TASK MATERIAL START
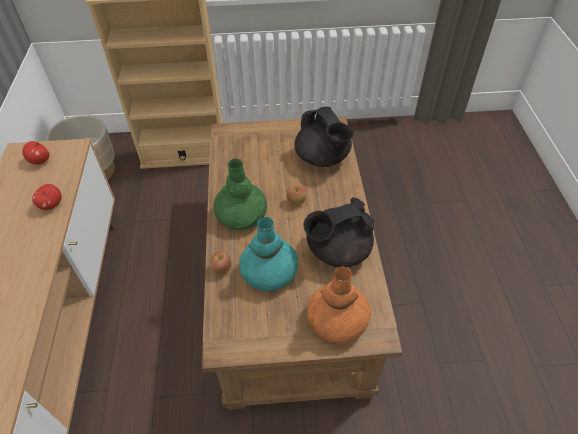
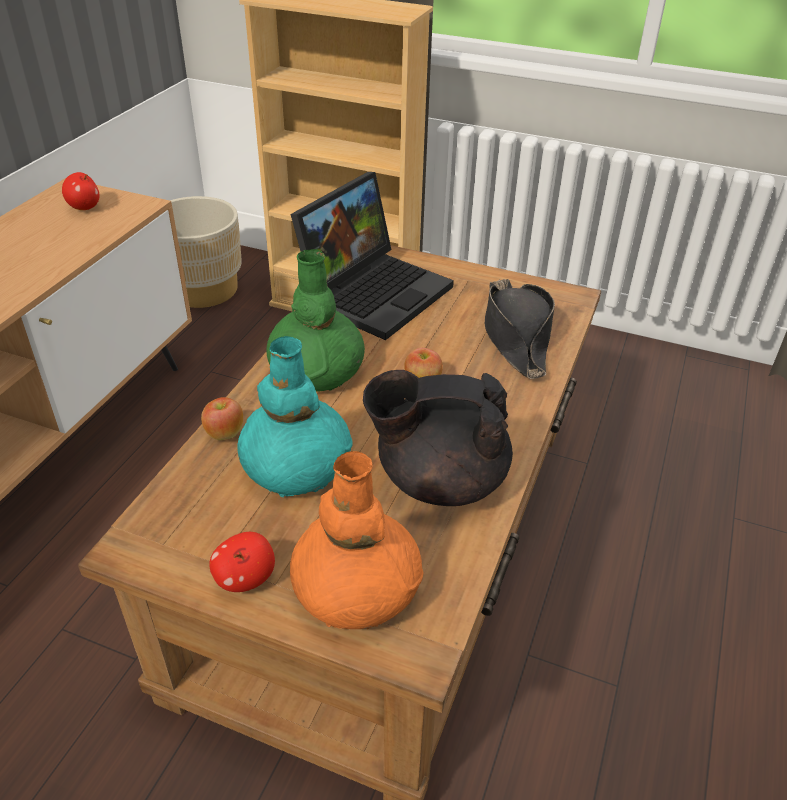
camera: 25 degrees right, 10 degrees down
apple [32,184,62,210] -> apple moved to [209,532,275,592]
black teapot [294,107,354,167] -> black hat [485,279,555,379]
none -> laptop [291,172,454,340]

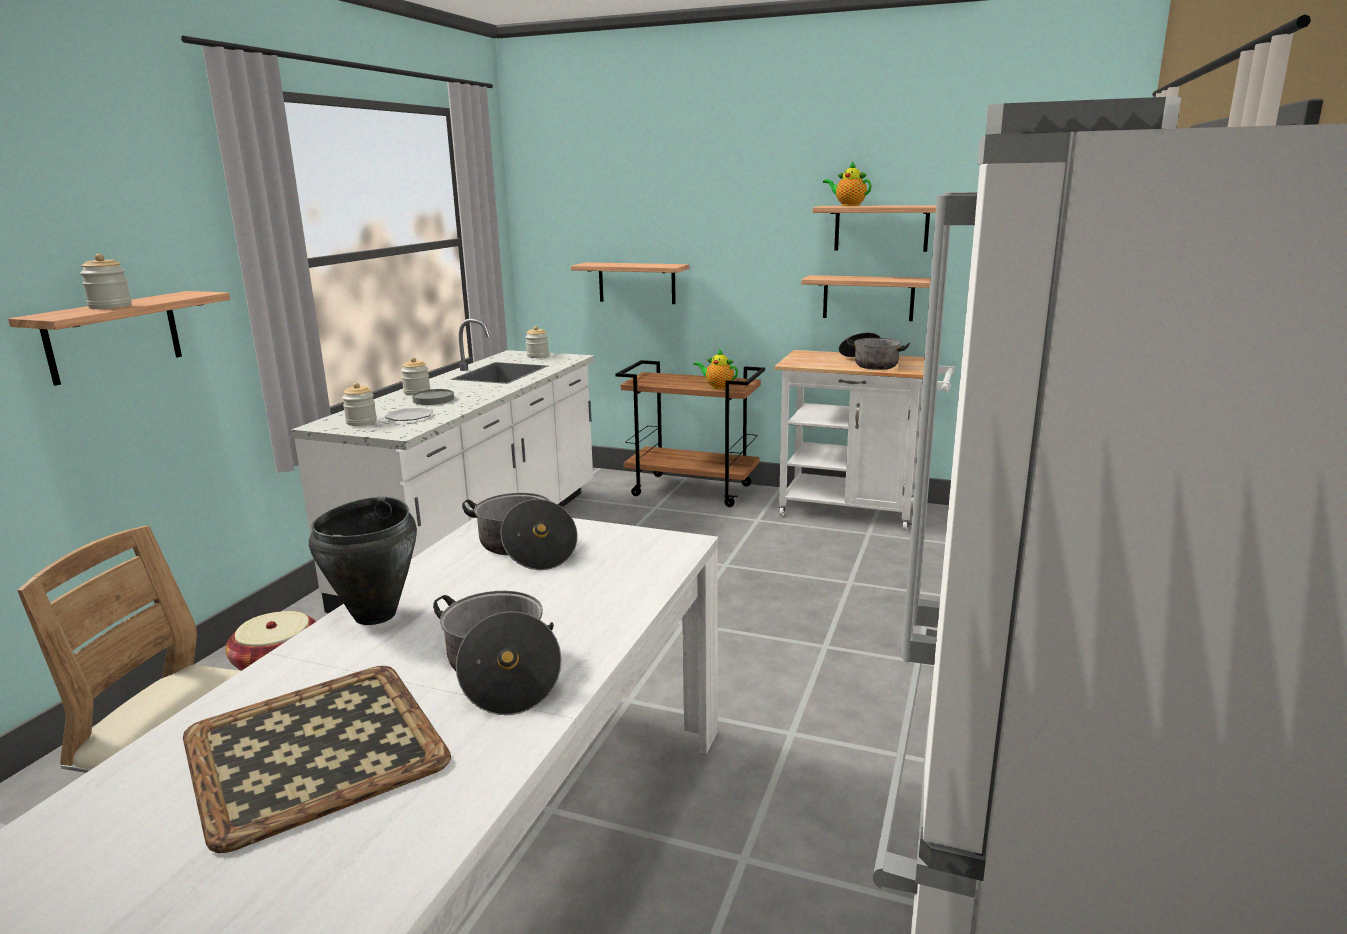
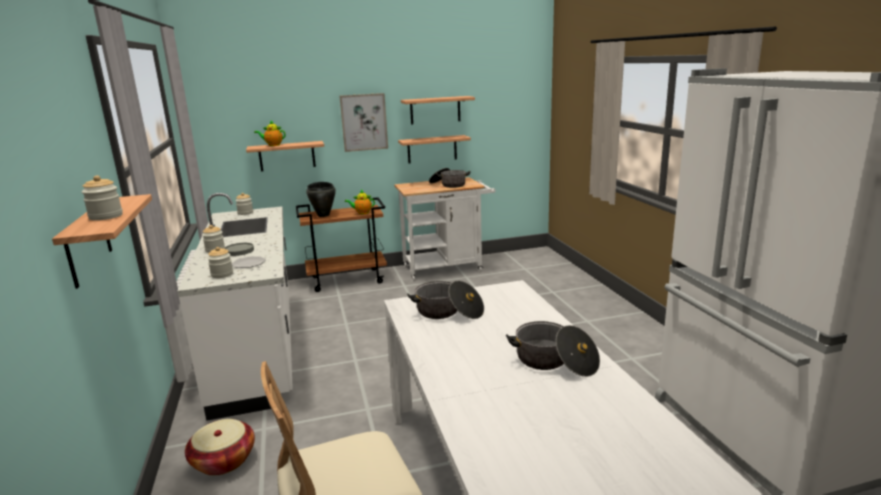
camera: 35 degrees left, 0 degrees up
tray [183,666,451,853] -> none
black cooking pot [309,497,417,625] -> black cooking pot moved to [306,182,336,217]
teapot [823,162,872,206] -> teapot moved to [254,121,286,146]
none -> picture [339,93,388,152]

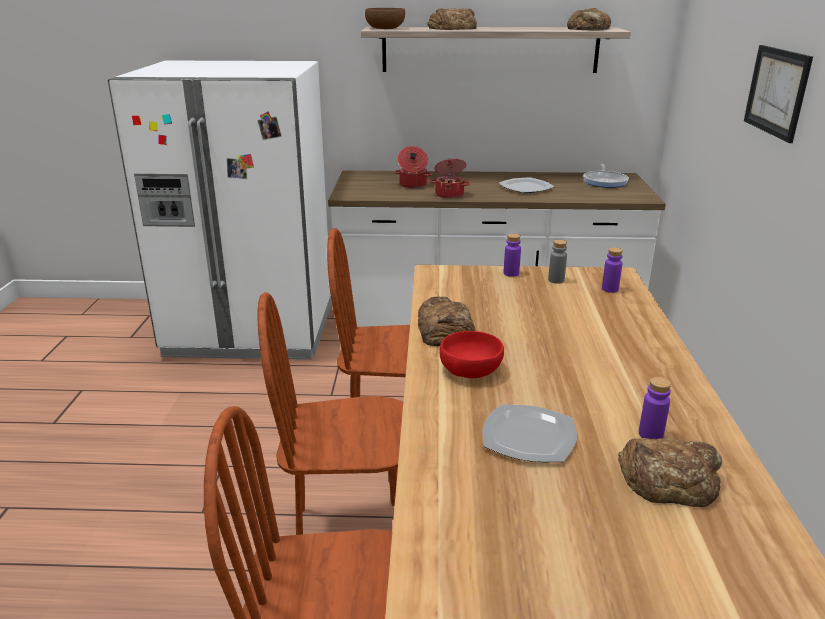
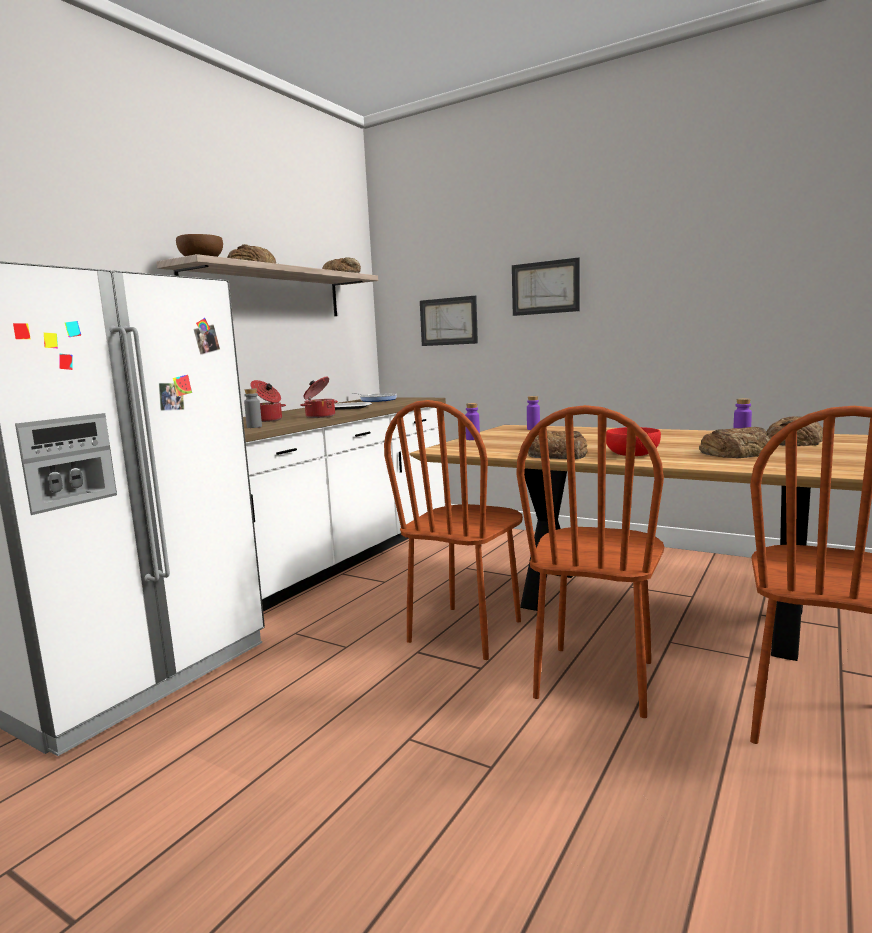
camera: 60 degrees left, 15 degrees down
plate [482,405,577,462] -> bread [699,427,772,458]
grey bottle [548,240,567,284] -> grey bottle moved to [244,389,262,428]
none -> picture [420,296,478,346]

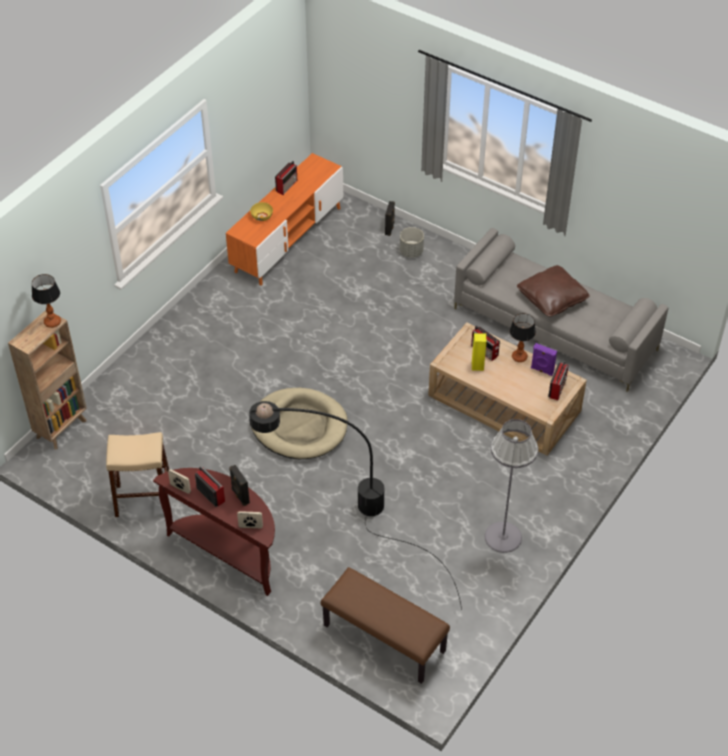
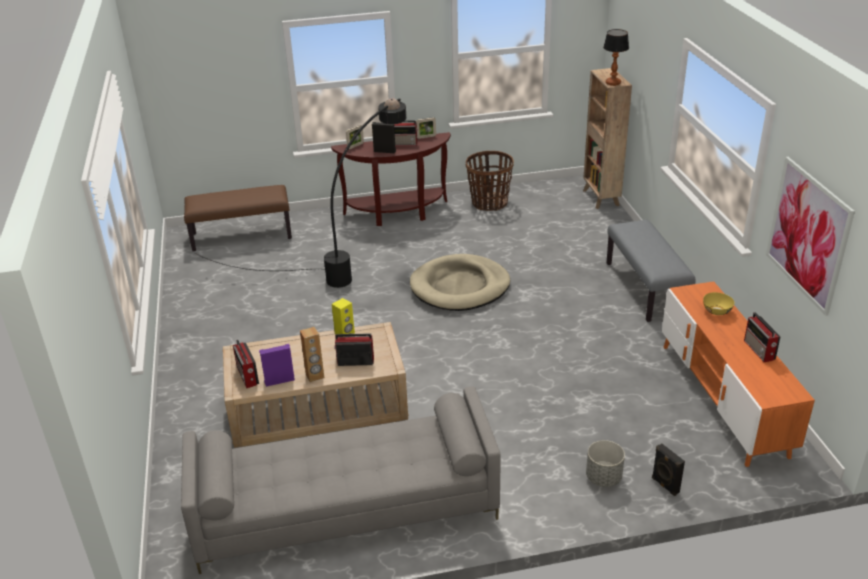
camera: 135 degrees right, 15 degrees down
beige stool [106,432,171,517] -> basket [466,151,514,211]
grey floor lamp [485,419,538,553] -> none
table lamp [510,313,536,362] -> brown speaker [300,327,324,382]
brown pillow [517,265,590,317] -> none
none -> grey bench [607,220,696,322]
none -> picture [766,157,855,316]

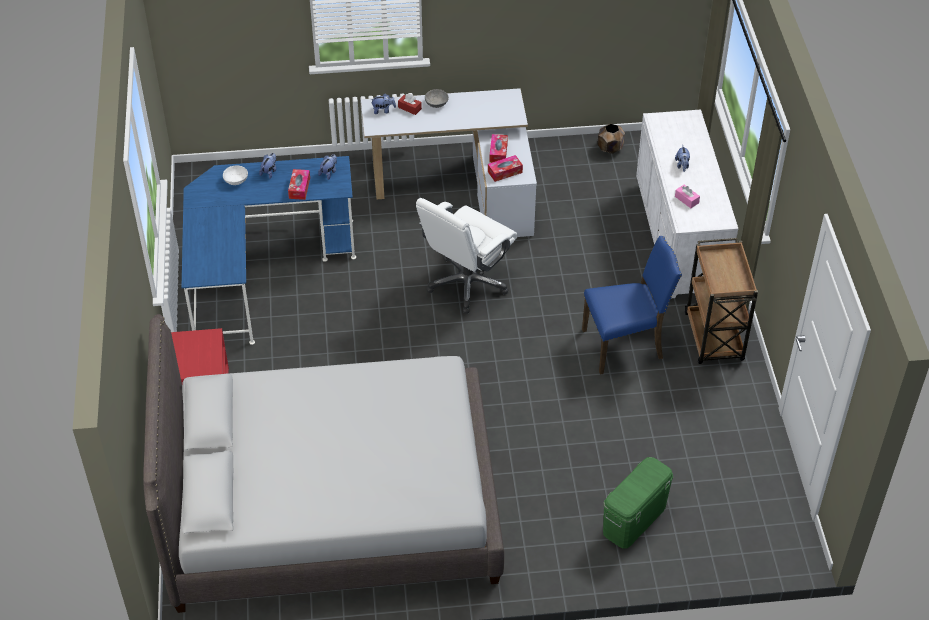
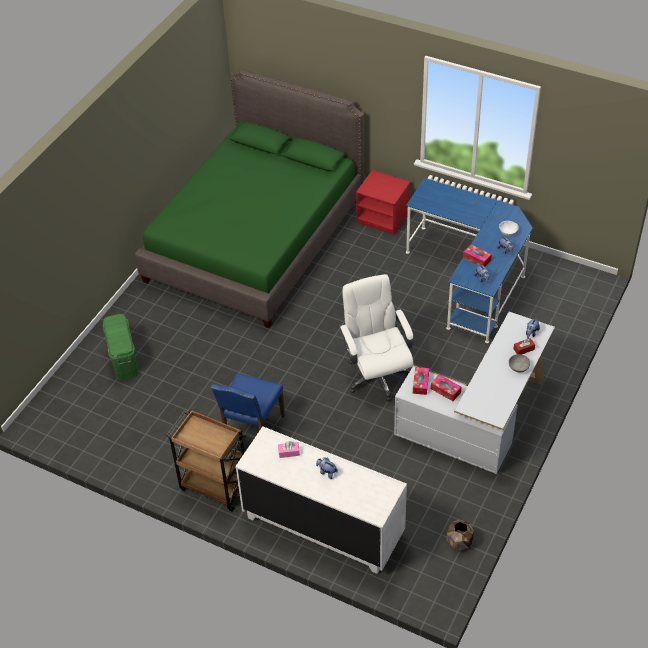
camera: 125 degrees right, 0 degrees up
grey bed [143,314,504,613] -> green bed [135,69,364,328]

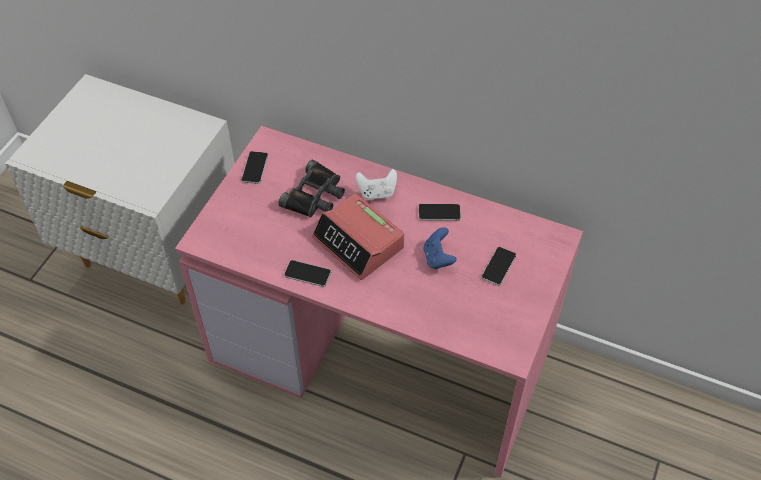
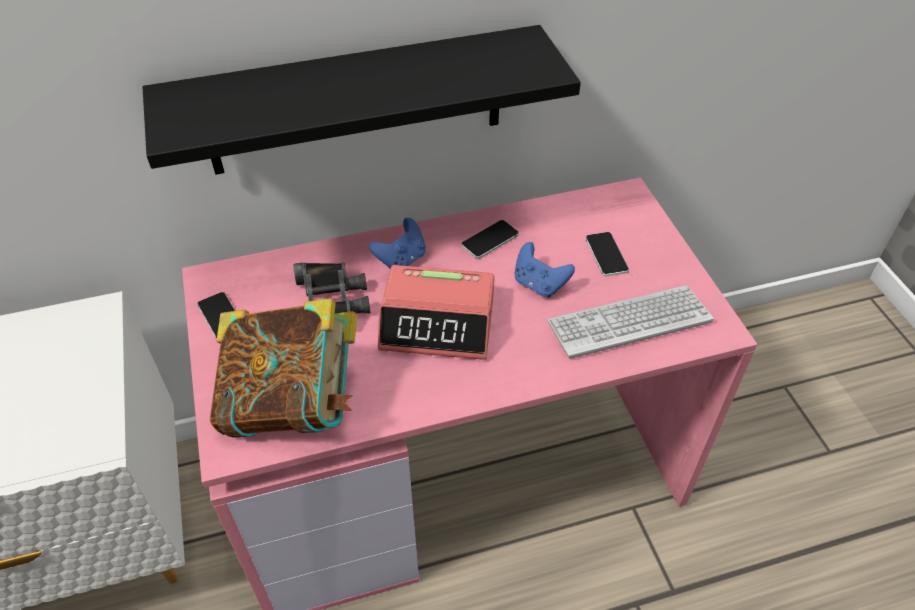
camera: 40 degrees left, 5 degrees down
phone [284,260,331,287] -> none
white game controller [356,169,397,200] -> blue game controller [369,218,426,268]
none -> black shelf [143,25,581,175]
none -> book [210,298,357,438]
none -> keyboard [547,285,714,359]

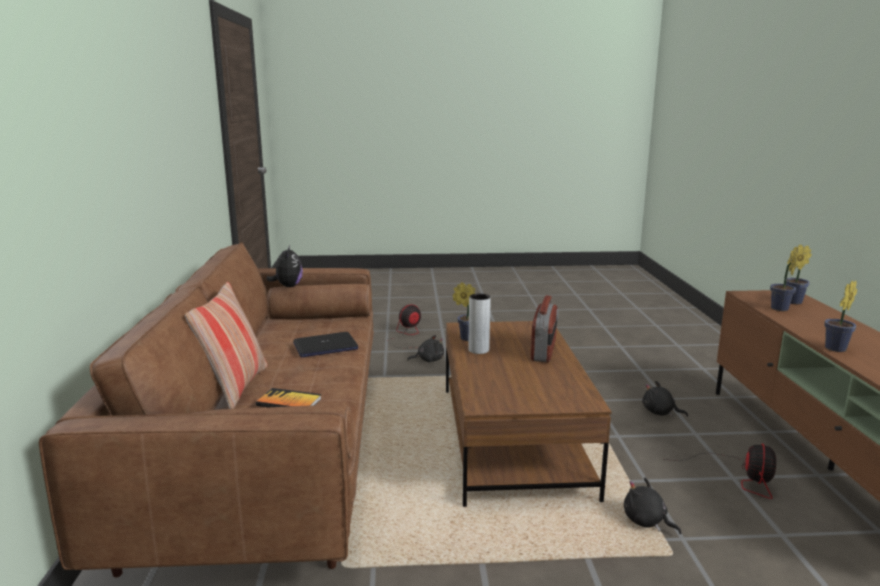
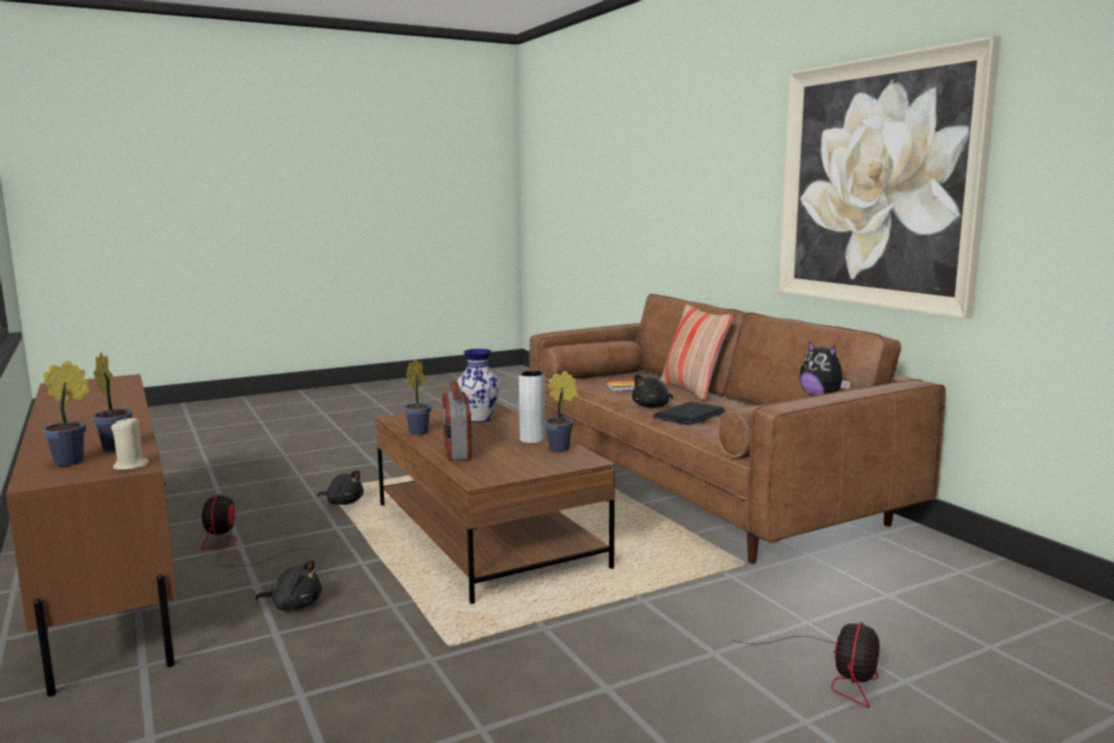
camera: 155 degrees right, 5 degrees down
black plush toy [407,335,444,362] -> black plush toy moved to [632,374,673,408]
potted plant [824,281,857,352] -> potted plant moved to [404,359,432,435]
none -> beige candle [111,417,149,470]
none -> vase [457,349,501,423]
none -> picture [778,35,1001,319]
TASK MATERIAL END
> TO DO
Copy from the entries above each line in which the string "lamp" can be found.

> SOLUTION TO THE PROBLEM
grey floor lamp [485,419,538,553] -> none
table lamp [510,313,536,362] -> brown speaker [300,327,324,382]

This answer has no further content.